Exercise requirements: Among the lines of the data, copy those that hold "FileFunction".

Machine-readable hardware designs
########################################
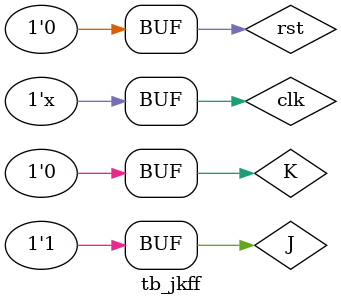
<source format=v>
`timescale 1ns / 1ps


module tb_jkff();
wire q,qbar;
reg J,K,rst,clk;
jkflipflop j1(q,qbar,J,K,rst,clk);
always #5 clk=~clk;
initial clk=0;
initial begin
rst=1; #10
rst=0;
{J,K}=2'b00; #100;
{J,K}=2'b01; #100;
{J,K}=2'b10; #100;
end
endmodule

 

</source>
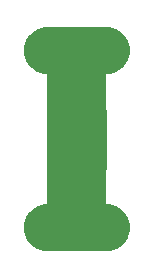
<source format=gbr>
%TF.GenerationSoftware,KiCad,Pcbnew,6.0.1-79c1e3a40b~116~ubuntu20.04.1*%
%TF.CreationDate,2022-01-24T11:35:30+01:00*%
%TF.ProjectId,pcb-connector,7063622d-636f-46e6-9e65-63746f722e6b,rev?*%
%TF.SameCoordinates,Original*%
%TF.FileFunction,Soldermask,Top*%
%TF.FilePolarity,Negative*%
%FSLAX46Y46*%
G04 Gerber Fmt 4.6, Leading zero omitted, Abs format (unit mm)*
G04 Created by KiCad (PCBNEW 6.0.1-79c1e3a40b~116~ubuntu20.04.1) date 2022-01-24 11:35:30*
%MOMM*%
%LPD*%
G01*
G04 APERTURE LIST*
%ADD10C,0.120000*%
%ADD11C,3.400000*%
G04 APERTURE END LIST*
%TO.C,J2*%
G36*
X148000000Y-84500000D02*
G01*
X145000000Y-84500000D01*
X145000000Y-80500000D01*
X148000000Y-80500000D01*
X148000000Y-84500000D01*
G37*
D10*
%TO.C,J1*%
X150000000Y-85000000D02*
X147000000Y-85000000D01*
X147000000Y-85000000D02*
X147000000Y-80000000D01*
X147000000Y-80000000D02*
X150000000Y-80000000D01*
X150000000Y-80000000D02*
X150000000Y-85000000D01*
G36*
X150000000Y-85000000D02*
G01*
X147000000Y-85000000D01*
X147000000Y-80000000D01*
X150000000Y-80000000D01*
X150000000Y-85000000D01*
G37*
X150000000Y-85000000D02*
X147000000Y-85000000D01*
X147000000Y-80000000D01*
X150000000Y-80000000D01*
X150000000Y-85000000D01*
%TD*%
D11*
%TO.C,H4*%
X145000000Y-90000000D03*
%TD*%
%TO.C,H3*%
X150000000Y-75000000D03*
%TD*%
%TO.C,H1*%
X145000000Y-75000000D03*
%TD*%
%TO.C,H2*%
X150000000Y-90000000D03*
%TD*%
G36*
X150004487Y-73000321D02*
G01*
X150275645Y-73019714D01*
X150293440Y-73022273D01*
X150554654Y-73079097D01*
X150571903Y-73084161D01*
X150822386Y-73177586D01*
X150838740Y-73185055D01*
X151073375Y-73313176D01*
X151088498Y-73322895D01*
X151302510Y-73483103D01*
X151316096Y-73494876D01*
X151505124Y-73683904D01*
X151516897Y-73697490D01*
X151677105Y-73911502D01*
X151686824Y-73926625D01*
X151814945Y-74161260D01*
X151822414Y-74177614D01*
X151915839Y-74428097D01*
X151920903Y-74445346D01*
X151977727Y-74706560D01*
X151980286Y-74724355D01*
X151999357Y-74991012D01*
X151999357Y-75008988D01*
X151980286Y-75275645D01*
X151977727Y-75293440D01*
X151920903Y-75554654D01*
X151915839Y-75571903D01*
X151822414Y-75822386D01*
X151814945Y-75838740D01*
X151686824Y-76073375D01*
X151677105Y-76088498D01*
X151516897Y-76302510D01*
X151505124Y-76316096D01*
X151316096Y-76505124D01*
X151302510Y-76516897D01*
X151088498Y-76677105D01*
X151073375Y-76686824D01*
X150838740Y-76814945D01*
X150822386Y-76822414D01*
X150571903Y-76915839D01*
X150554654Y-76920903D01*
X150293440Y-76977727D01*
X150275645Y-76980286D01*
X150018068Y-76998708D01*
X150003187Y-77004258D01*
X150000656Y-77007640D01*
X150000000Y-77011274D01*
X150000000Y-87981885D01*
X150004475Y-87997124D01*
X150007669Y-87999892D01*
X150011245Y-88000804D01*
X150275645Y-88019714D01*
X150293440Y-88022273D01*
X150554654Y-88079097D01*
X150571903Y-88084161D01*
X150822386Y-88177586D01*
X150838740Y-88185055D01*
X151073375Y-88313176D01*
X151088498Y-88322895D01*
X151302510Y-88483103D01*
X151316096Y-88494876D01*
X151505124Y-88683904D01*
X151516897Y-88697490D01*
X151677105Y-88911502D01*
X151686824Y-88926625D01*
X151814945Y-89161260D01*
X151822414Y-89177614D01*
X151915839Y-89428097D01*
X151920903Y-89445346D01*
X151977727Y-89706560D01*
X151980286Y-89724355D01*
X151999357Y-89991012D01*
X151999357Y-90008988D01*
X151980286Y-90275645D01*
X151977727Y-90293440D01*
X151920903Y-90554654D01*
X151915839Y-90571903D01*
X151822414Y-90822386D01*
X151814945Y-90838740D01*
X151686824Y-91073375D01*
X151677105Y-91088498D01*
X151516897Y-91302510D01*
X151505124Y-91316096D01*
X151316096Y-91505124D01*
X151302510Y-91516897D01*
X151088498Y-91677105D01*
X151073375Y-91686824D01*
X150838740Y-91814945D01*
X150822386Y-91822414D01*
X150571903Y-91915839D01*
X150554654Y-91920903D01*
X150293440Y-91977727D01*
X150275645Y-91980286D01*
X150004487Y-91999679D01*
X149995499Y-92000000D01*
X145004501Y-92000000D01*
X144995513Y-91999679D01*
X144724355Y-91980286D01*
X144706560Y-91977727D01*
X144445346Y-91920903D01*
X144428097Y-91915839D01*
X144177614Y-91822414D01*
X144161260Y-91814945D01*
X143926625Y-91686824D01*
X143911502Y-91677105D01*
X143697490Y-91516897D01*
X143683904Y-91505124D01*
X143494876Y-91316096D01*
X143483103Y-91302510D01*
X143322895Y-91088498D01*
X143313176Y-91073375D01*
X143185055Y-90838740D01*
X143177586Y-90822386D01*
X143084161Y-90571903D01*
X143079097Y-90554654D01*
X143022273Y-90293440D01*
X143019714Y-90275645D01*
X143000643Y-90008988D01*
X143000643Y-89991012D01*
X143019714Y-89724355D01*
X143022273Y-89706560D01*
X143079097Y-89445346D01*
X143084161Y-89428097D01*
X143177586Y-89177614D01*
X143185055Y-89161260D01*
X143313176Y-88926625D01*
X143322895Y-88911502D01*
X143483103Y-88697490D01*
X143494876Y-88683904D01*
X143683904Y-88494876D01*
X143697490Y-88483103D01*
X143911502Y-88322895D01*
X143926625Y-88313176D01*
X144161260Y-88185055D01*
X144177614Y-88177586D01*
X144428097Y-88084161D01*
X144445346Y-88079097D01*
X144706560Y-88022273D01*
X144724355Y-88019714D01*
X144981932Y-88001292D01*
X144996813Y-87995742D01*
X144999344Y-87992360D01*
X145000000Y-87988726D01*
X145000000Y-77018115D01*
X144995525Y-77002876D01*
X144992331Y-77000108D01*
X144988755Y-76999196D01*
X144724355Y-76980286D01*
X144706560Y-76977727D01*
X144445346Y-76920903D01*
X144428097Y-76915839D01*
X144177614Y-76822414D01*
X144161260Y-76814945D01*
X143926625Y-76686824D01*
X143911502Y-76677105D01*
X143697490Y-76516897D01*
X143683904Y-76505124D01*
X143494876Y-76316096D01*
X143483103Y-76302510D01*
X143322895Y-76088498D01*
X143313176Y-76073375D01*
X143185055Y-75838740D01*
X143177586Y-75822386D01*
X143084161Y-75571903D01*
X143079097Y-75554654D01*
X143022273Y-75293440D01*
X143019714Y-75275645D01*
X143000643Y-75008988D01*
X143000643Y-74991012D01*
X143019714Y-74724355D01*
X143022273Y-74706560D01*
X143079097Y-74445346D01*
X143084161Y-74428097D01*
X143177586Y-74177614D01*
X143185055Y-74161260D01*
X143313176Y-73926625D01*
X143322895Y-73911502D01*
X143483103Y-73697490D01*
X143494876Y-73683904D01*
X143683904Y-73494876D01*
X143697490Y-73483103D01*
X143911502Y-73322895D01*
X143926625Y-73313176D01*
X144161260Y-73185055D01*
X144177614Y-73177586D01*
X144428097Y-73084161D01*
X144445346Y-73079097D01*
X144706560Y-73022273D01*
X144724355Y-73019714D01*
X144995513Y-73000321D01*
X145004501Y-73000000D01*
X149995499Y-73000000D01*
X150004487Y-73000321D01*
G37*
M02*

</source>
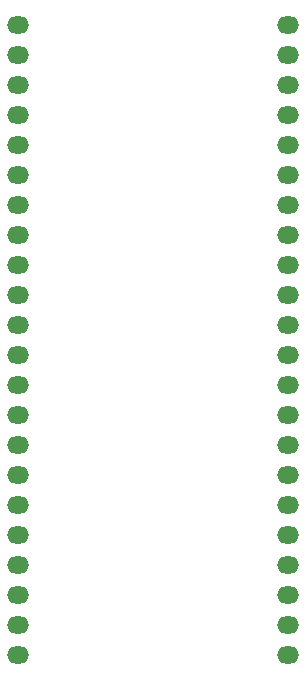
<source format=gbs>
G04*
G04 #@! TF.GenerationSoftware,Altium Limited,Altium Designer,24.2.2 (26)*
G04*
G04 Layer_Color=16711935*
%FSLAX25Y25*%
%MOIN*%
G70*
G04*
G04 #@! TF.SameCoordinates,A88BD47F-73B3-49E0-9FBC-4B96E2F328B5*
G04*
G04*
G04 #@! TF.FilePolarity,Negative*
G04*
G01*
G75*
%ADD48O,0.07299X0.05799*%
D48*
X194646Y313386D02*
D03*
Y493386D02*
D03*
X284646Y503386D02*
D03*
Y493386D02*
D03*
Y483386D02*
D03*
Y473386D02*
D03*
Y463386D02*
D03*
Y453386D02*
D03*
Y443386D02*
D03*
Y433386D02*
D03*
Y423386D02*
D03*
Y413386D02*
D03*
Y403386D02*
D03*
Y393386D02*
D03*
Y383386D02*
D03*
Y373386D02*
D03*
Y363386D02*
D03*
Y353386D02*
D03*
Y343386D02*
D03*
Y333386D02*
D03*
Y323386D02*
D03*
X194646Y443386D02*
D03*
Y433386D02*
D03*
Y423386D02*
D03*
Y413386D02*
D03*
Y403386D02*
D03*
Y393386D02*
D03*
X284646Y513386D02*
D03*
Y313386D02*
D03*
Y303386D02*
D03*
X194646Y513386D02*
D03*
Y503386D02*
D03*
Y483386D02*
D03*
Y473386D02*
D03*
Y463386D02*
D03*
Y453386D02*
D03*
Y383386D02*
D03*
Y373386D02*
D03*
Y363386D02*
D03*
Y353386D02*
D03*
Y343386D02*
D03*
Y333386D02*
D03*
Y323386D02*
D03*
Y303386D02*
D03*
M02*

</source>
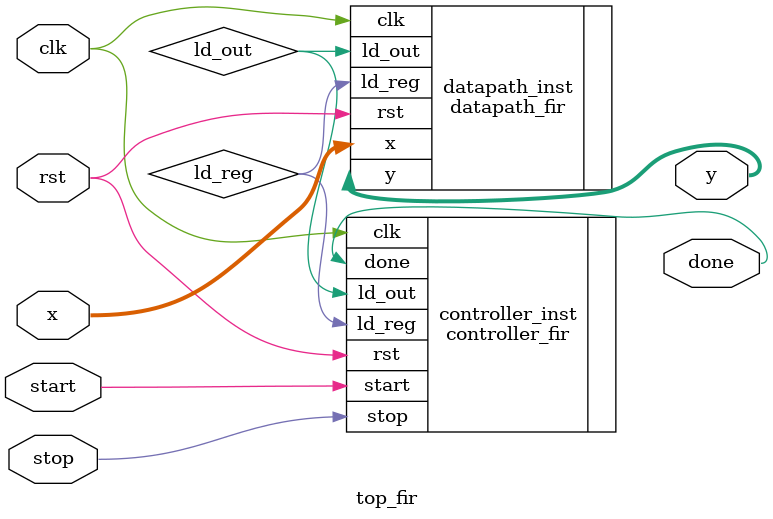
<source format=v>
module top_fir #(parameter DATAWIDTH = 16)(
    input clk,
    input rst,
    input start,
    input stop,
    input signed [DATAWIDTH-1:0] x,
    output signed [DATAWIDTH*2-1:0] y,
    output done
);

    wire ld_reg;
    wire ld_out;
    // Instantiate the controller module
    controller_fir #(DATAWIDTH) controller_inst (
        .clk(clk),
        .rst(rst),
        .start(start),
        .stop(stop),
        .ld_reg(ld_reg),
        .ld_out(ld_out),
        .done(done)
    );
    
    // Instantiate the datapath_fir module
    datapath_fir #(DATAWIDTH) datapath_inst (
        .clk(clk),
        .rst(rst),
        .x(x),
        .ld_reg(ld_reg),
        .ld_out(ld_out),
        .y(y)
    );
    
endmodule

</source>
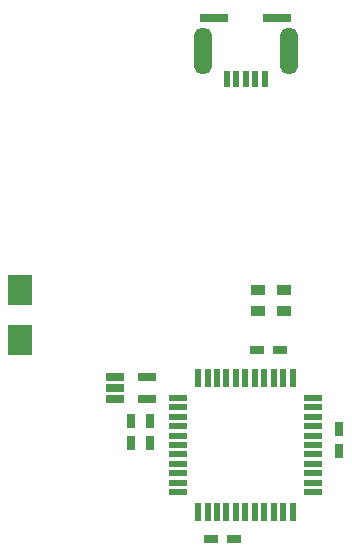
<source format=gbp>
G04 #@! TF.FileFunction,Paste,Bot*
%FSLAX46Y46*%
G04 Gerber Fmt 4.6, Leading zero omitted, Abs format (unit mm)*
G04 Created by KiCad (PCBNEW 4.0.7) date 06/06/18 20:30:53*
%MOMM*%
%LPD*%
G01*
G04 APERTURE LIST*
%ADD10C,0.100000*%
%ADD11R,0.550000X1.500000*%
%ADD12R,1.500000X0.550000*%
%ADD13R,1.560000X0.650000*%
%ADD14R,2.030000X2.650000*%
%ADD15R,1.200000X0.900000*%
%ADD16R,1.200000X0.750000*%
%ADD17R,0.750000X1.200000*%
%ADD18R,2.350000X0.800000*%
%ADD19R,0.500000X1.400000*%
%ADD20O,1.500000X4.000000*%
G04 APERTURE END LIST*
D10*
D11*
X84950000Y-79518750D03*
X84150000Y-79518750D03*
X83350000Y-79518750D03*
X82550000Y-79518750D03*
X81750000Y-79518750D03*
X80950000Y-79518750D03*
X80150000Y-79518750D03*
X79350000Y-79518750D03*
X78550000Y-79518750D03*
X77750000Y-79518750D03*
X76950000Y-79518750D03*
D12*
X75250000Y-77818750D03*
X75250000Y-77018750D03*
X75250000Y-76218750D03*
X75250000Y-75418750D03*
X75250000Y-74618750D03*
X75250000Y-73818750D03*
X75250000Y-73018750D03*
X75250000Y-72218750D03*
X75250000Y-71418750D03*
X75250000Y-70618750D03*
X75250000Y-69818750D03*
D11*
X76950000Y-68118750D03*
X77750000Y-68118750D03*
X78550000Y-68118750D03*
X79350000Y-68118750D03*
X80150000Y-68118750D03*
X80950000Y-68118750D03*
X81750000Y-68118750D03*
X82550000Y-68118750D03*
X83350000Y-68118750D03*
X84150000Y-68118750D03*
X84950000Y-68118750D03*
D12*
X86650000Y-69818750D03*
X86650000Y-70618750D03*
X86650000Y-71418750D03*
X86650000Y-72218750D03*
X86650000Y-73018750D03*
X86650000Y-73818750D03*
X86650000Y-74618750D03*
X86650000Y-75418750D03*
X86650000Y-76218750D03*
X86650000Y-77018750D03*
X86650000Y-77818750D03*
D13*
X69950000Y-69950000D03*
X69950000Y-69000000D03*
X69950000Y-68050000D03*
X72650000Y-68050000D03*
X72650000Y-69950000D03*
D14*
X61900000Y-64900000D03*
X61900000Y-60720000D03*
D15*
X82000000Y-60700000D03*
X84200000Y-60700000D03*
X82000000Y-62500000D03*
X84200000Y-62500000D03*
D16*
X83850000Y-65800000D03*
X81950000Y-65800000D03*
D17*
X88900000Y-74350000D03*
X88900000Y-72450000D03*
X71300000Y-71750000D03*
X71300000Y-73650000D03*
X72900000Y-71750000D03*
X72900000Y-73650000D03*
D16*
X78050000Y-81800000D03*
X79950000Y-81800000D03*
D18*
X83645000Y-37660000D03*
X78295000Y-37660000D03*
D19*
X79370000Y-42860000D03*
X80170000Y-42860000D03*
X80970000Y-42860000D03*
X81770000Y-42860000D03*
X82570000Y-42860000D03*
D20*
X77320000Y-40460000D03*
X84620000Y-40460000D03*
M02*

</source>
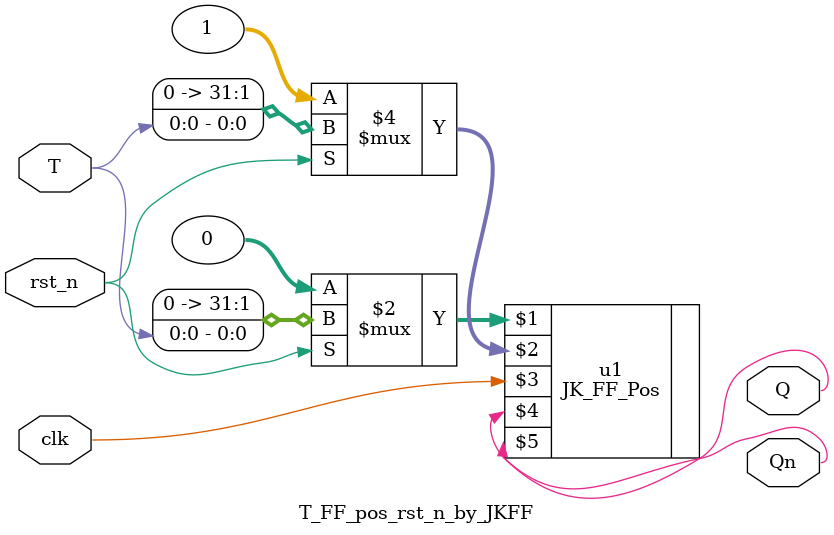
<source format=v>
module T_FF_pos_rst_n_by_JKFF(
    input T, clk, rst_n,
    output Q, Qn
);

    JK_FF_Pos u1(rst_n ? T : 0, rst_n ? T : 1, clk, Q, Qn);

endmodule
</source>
########################################
Result:
%TF.FileFunction,Soldermask,Top*%
G04 #@! TF.FileFunction,Paste,Bot*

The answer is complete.